The vote is the latest sign of divisions in the majority party that have become public since Gov. Robert Bentley first faced an impeachment investigation last year.
“What we have now is a completely divided caucus,” said Rep. Ed Henry, R-Hartselle, who opposes Hammon’s leadership role.
Henry said Thursday that the 72 members of the House GOP caucus met this week to vote on its leadership, with Hammon winning in a 36-35 vote decided by an absentee ballot.
Proceedings in the caucus are closed to the public and are usually kept secret by members of the caucus. Henry said a growing number of GOP lawmakers are upset with “corruption and cronyism that seems to be rampant” in the Legislature.
Henry has been a leader in the movement to impeach the governor.
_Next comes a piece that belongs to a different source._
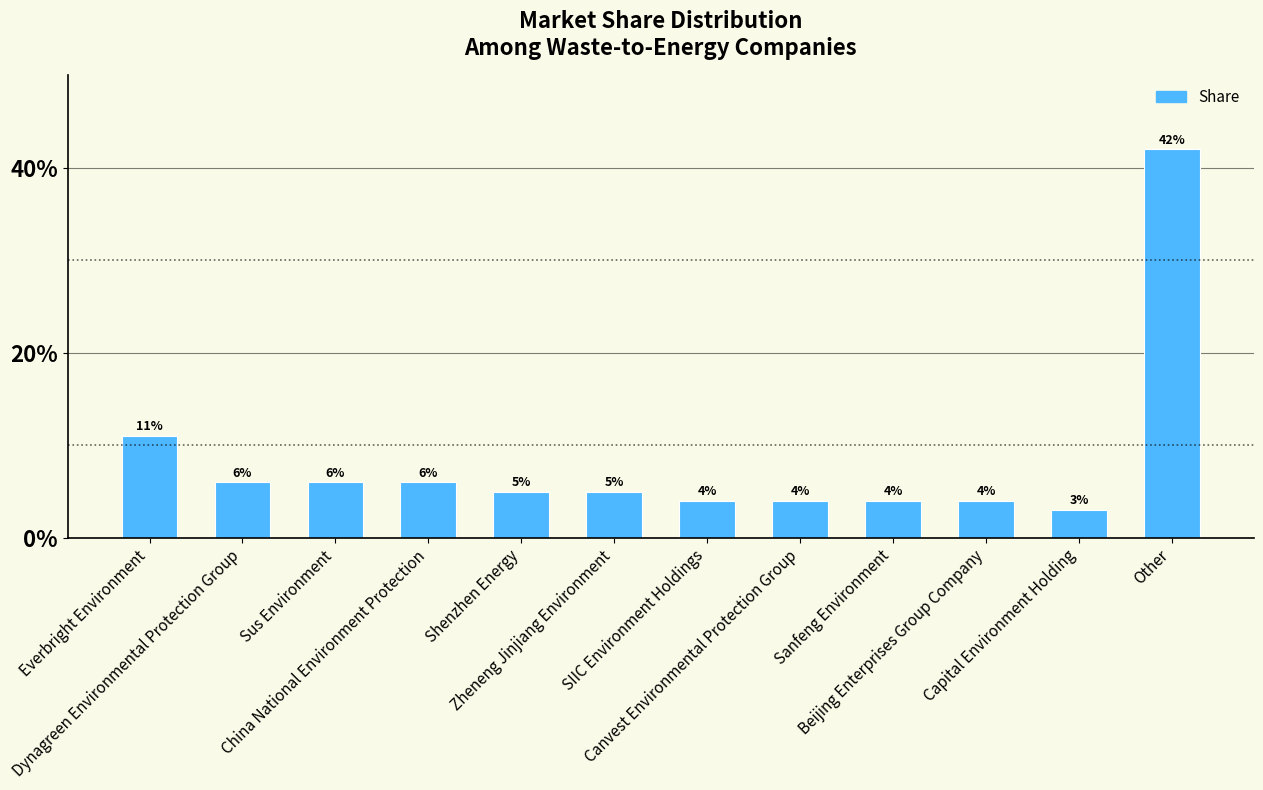

The value at China National Environment Protection is 1. True or false?

False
Bentley was accused last year by a former cabinet member of having an affair with a married aide, Rebekah Mason. Mason and Bentley have denied having a physical affair, but the accusation refocused attention on the role of Mason, who worked in the governor’s office but was paid with campaign funds and by a nonprofit that does not reveal its donors.
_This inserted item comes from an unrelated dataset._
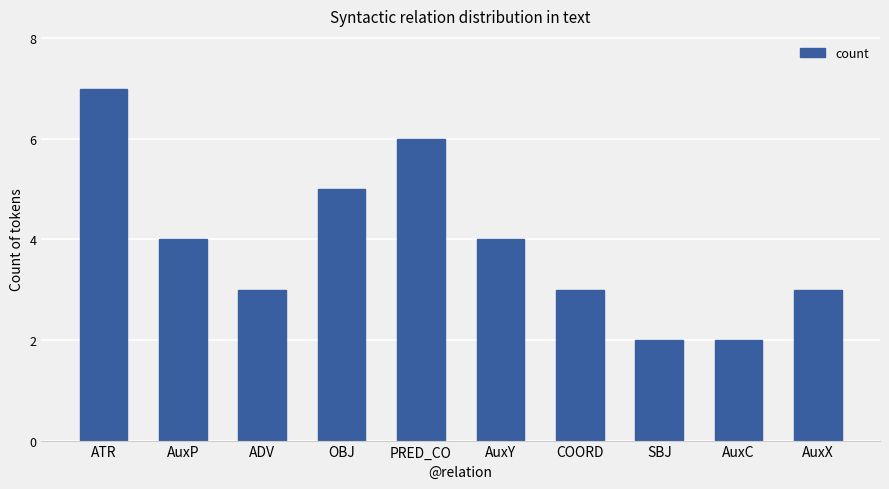

What is the difference between the values at AuxX and AuxP?

1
Henry's opening comments re: the leadership vote. pic.twitter.com/lbWk7xad1n— Tim Lockette (@TLockette_Star) February 16, 2017
Attorney General Steve Marshall, in a press release Wednesday, confirmed that state prosecutors are conducting an investigation into Bentley. A House panel conducting an impeachment probe into Bentley has been on hold for months, in deference to the attorney general’s investigation, which started last year. House Judiciary Committee chairman Mike Jones, R-Andalusia, has said he expects the House investigation to be done by the end of the session in May.
Henry said some members of the House want a vote “within a few weeks.”
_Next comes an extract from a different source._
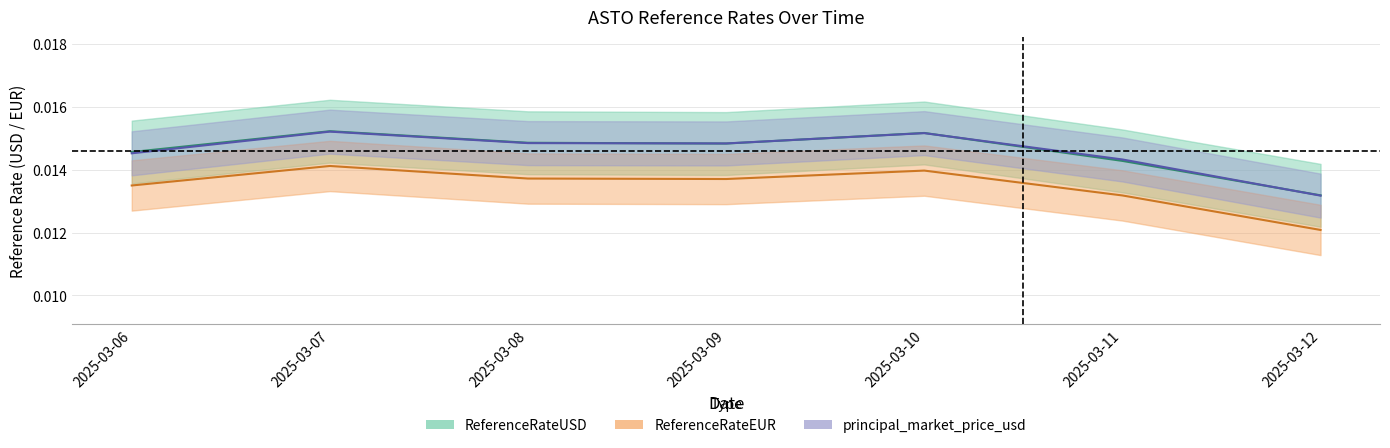

At which category is the sum across all series the highest?

2025-03-07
Hammon, reached by reporters on his way out of the House chamber, said he had no comment yet, but would send a statement later. His staff later sent a prepared statement to the press.
“The House Republican Caucus which is not a government body, has a long-standing rule of not discussing its business in public,” Hammon was quoted as saying in the statement. “I will say that even after Rep. Henry raised his concerns within the caucus, I remain majority leader with the support of my Republican colleagues.”
House Speaker Mac McCutcheon, R-Monrovia, declined to comment on the proceedings in the caucus meeting.
“I raised my hand and made an agreement that we would not talk about caucus business, and I’m not going to do it,” he said. All members of the caucus make that pledge, he said.
“I hate that he made that statement,” he said of Henry’s remarks.
Henry claimed 35 members of the GOP caucus were willing to form a “true conservative” caucus within the caucus, but his head count – and his vote count from the caucus meeting – were difficult to verify. Even Henry’s seeming allies on the impeachment issue wouldn’t discuss the caucus meeting with reporters.
“I’m not going to comment on that,” Rep. Corey Harbison, R-Cullman, said when asked how he voted in the caucus meeting. Harbison circulated a petition in the House this week to restart the Bentley impeachment investigation.
The House adjourned Thursday and will reconvene Tuesday.